> [PROBLEM SET]:
a: Answer these questions using the text on validating children's emotions below:
(i) Through validation, how do children feel?
(ii) According to the reply, what do less verbal children sense more?
(iii) Where are the links to the printable course notes?
b: Continue the text on validating children's emotions, shown below, from the point where it stops.

> [SOURCE TEXT]:
Through validation children feel seen, heard & loved unconditionally. I also explain why sitting with our child’s discomfort is so important, rather than trying to make our child feel happy & fixing whatever challenge comes up for our child.
Helpful Link
Click here for course notes
Feel free to join the conversation below.
Hi there, does anyone have any tips for validating emotions of a toddler when toddler can’t speak?
Would love to hear any suggestions. Really struggling with this at the moment. Feeling very passive at times.
Hi Anna,
The less verbal a child is, the more they sense our energy. Meaning, even if we say words to our child & perhaps they don’t understand the meaning of the words, they feel the energy behind the words. So we can even speak to babies who can’t speak at all & they will feel our energy while communicating to them.That being said, saying simple & short sentences are probably best. We can say things like, “I hear you”, “I understand you” & something that is really beneficial is to say, “You wish (share what our child wished, for example: you wish we didn’t have to leave the party right now/ you wish you got the pink cup)”. It’s beneficial because we are modelling to our child how they can express themselves through words, we are giving them the tools to use as they grow older and eventually they will be able to share “I’m feeling so hurt, I wish….”. You can find some more scripts with ideas of what to say in the course notes that are printable, links are under the video. Thank you for bringing up this great question & I hope this answered your question.

[Collected data]
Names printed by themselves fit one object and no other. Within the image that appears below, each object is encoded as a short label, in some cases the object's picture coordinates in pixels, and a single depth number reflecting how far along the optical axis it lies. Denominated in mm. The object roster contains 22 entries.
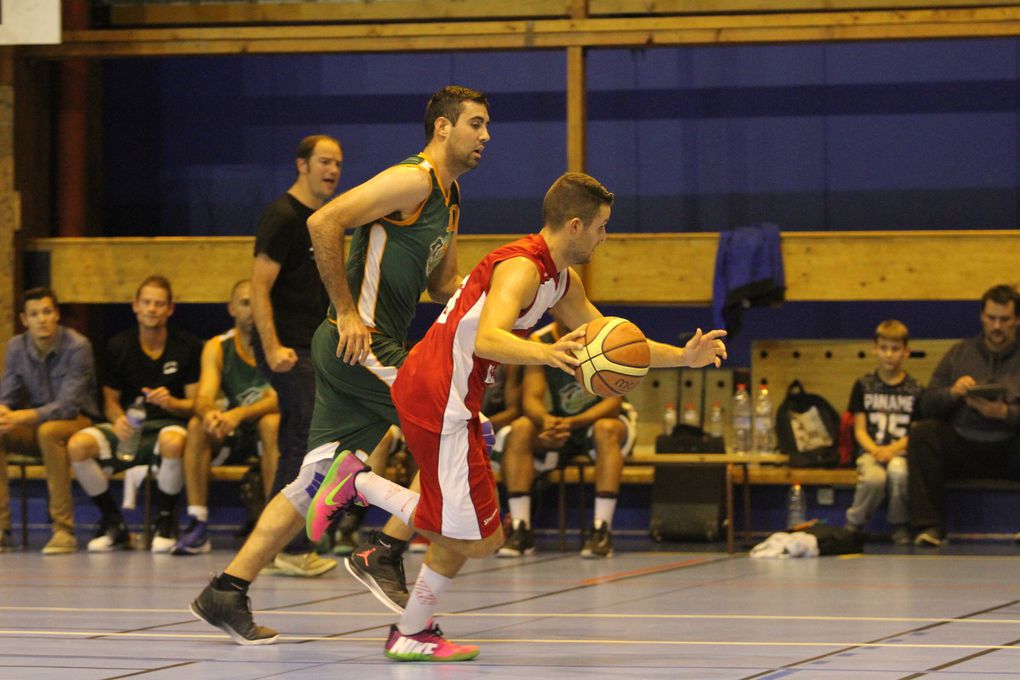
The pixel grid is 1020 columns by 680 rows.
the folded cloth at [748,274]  18703
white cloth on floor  16687
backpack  18672
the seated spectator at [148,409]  18047
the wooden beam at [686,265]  18641
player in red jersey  9281
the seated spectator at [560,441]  17109
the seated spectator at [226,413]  17516
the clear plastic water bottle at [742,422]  19297
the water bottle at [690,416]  19984
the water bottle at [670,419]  19875
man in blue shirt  18000
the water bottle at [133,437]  18297
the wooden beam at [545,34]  19281
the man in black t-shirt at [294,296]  14203
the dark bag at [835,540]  16953
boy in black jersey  17953
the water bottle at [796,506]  18703
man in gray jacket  17469
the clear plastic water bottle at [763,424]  19406
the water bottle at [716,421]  19953
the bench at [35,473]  18547
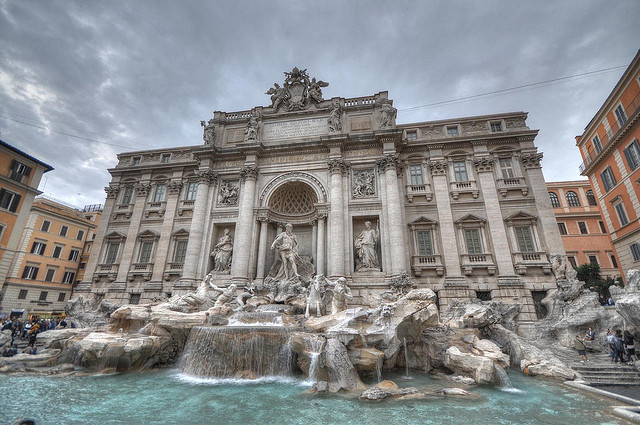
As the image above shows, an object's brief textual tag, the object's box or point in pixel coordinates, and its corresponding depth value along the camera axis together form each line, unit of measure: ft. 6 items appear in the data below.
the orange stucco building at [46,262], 84.38
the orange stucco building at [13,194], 66.08
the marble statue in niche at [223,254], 60.59
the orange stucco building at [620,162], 57.06
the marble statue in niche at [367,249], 55.36
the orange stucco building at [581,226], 93.71
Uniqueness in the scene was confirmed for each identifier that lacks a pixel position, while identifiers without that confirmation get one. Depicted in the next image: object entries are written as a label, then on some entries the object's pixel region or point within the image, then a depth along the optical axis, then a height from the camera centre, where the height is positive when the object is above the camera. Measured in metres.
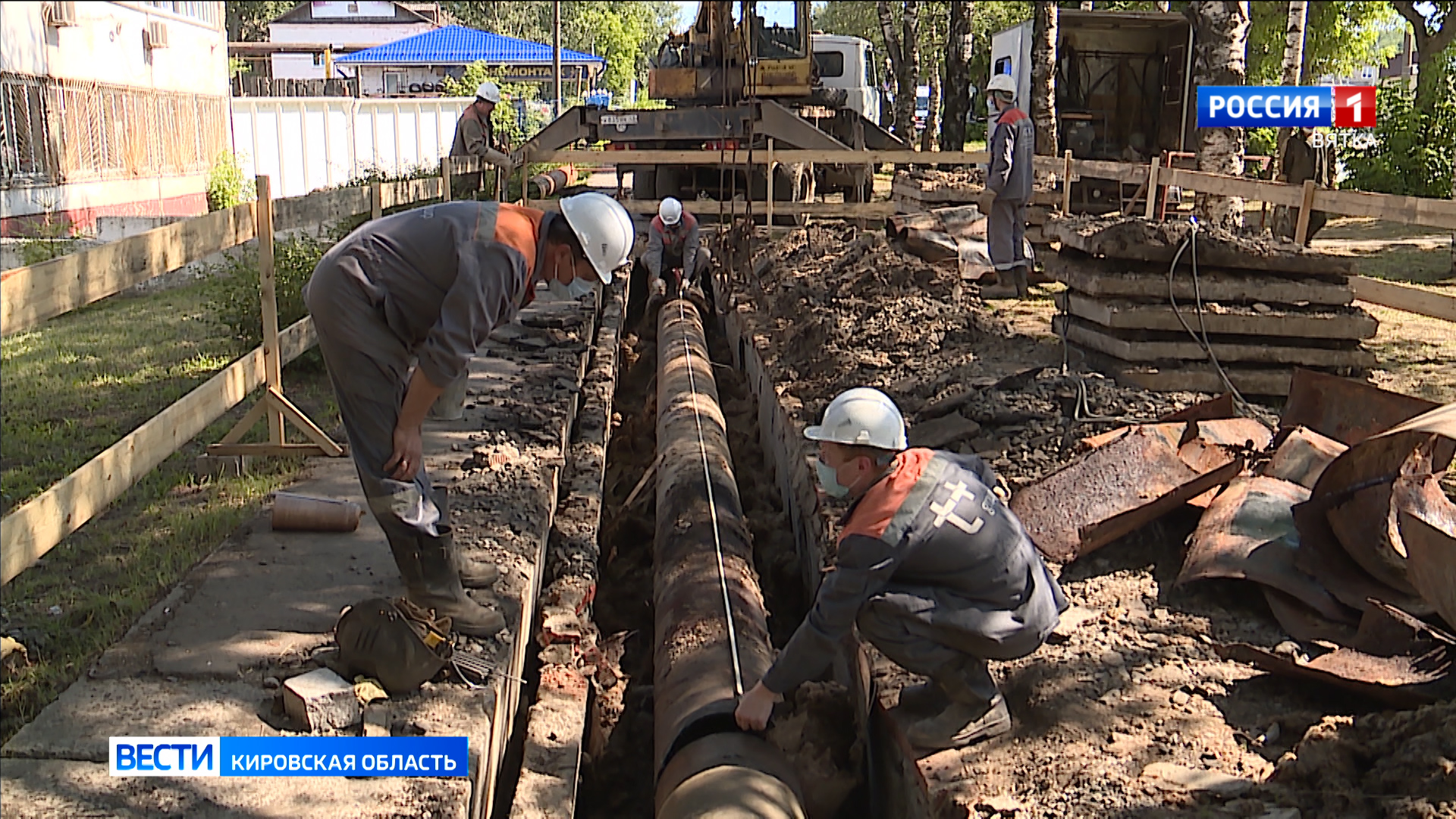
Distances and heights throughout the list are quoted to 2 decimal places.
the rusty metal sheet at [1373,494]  4.25 -1.12
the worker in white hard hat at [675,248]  11.38 -0.76
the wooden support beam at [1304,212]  8.89 -0.27
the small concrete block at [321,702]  3.23 -1.40
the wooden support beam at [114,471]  3.38 -0.98
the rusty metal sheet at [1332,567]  4.20 -1.35
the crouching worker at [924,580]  3.27 -1.11
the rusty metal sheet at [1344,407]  5.49 -1.04
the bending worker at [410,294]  3.64 -0.38
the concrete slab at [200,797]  2.91 -1.51
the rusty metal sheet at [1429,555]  3.69 -1.14
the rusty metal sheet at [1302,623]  4.10 -1.48
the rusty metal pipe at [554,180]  17.16 -0.23
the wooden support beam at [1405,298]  7.42 -0.75
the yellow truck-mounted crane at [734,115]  14.47 +0.63
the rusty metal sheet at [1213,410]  5.65 -1.06
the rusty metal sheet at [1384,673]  3.54 -1.44
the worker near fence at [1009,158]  10.49 +0.10
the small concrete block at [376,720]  3.28 -1.46
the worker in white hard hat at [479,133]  12.07 +0.30
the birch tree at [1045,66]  15.98 +1.33
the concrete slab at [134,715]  3.14 -1.45
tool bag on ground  3.45 -1.33
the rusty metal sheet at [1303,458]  5.01 -1.14
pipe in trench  3.54 -1.67
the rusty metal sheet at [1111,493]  4.87 -1.27
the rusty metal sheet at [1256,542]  4.32 -1.32
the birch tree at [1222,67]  11.52 +0.99
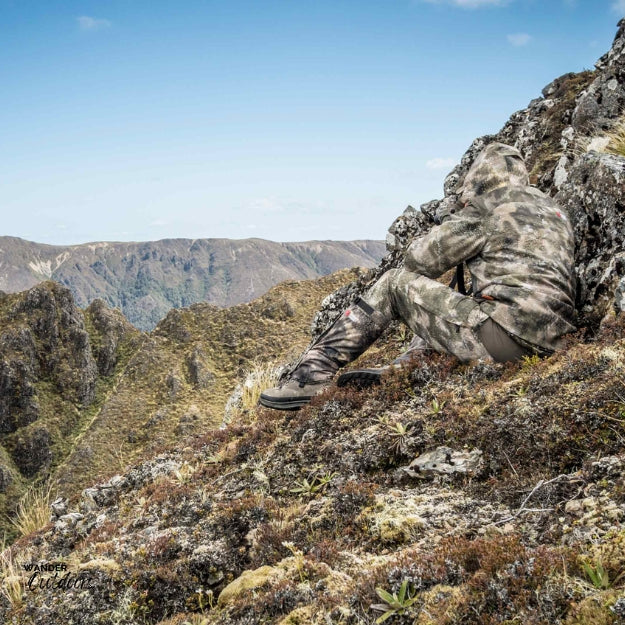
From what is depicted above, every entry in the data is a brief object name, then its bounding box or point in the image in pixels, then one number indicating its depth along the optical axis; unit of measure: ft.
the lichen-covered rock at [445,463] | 15.60
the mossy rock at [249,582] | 12.49
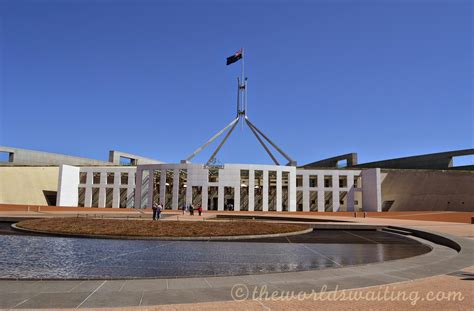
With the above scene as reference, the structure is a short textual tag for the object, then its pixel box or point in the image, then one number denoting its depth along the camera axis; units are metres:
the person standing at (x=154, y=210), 25.16
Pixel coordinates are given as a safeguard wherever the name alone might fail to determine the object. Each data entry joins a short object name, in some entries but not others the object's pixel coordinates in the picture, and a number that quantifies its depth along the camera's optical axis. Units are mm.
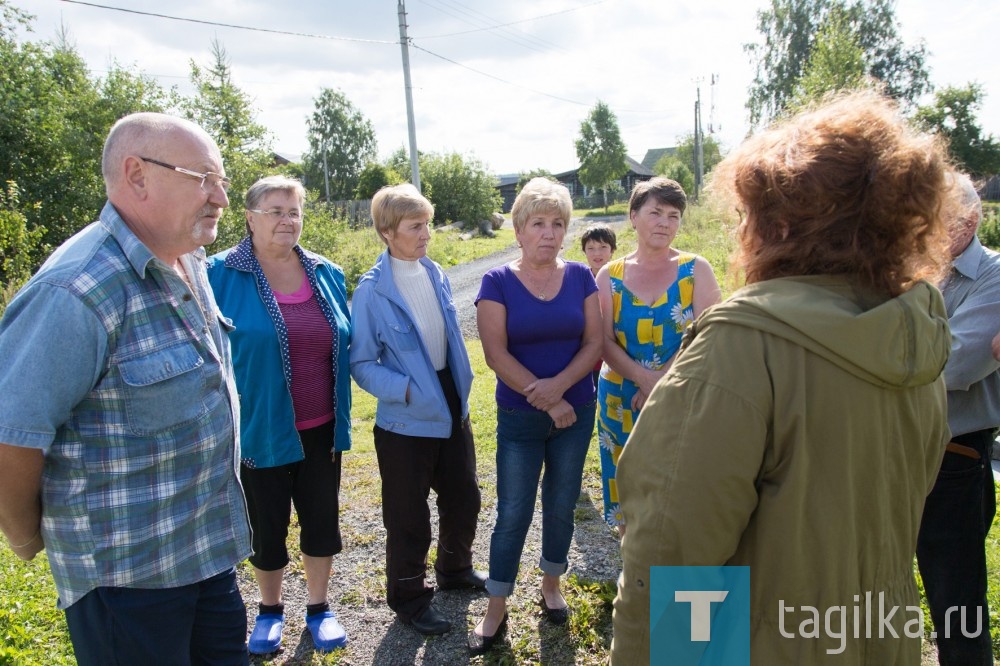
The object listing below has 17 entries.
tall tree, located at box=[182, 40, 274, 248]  15180
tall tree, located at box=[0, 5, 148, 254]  14875
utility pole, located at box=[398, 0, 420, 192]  16078
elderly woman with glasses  2752
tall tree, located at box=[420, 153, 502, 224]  31781
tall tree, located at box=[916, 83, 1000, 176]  35438
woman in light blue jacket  2920
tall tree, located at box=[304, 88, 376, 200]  49812
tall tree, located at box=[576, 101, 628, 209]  51812
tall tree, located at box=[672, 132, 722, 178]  57594
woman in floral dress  3092
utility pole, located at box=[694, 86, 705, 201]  37131
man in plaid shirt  1517
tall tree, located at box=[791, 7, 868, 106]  16203
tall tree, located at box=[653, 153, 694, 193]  49994
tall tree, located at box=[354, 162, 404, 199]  36188
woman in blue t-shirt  2869
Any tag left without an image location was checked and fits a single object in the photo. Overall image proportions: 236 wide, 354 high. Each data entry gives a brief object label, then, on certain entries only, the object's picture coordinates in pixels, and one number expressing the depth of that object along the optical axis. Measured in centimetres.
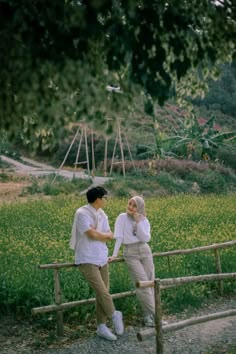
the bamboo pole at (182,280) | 651
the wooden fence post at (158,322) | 661
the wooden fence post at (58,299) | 774
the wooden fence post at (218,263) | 991
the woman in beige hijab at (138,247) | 773
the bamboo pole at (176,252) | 771
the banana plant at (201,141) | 3053
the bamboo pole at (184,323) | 654
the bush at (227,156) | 3206
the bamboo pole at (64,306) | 765
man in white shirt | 715
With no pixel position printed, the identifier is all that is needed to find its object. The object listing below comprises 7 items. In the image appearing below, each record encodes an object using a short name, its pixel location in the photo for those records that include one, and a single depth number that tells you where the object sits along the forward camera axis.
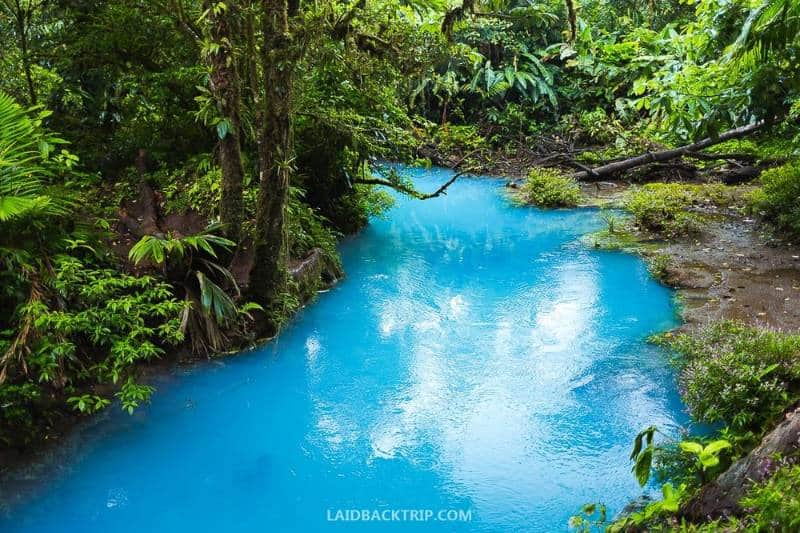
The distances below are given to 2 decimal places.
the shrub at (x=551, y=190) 10.55
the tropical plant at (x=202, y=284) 5.30
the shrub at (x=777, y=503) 2.03
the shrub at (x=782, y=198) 7.61
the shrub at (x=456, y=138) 13.49
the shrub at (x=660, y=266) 7.08
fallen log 10.34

> [EXPECTED RESPONSES]:
a:
(i) Seen, heard and loved unconditionally.
(ii) Our energy.
(iii) Under the video.

b:
Hey sterna!
my almost 3 year old, for a while on and off says ‘no you don’t love me’ =. ive tried saying things like really? tell me more/ why do you feel that mommy doesnt love you etc. but i dont really get much from her after that although she is really verbal for her age. sometimes ill notice its because i say it really forcefully whhich she doesnt like, so i’ll say you didnt like it how mommy said it you want mommy to say it in a more gentle way? and she;ll say yeah and carry on lol
I’m wondering if it’s something i need to be giving attention to or if it is just her experimenting with cause and effect? only since shes pretty young, im not sure if this is the age in need to be delving in and making it a ‘thing’
Thank you always!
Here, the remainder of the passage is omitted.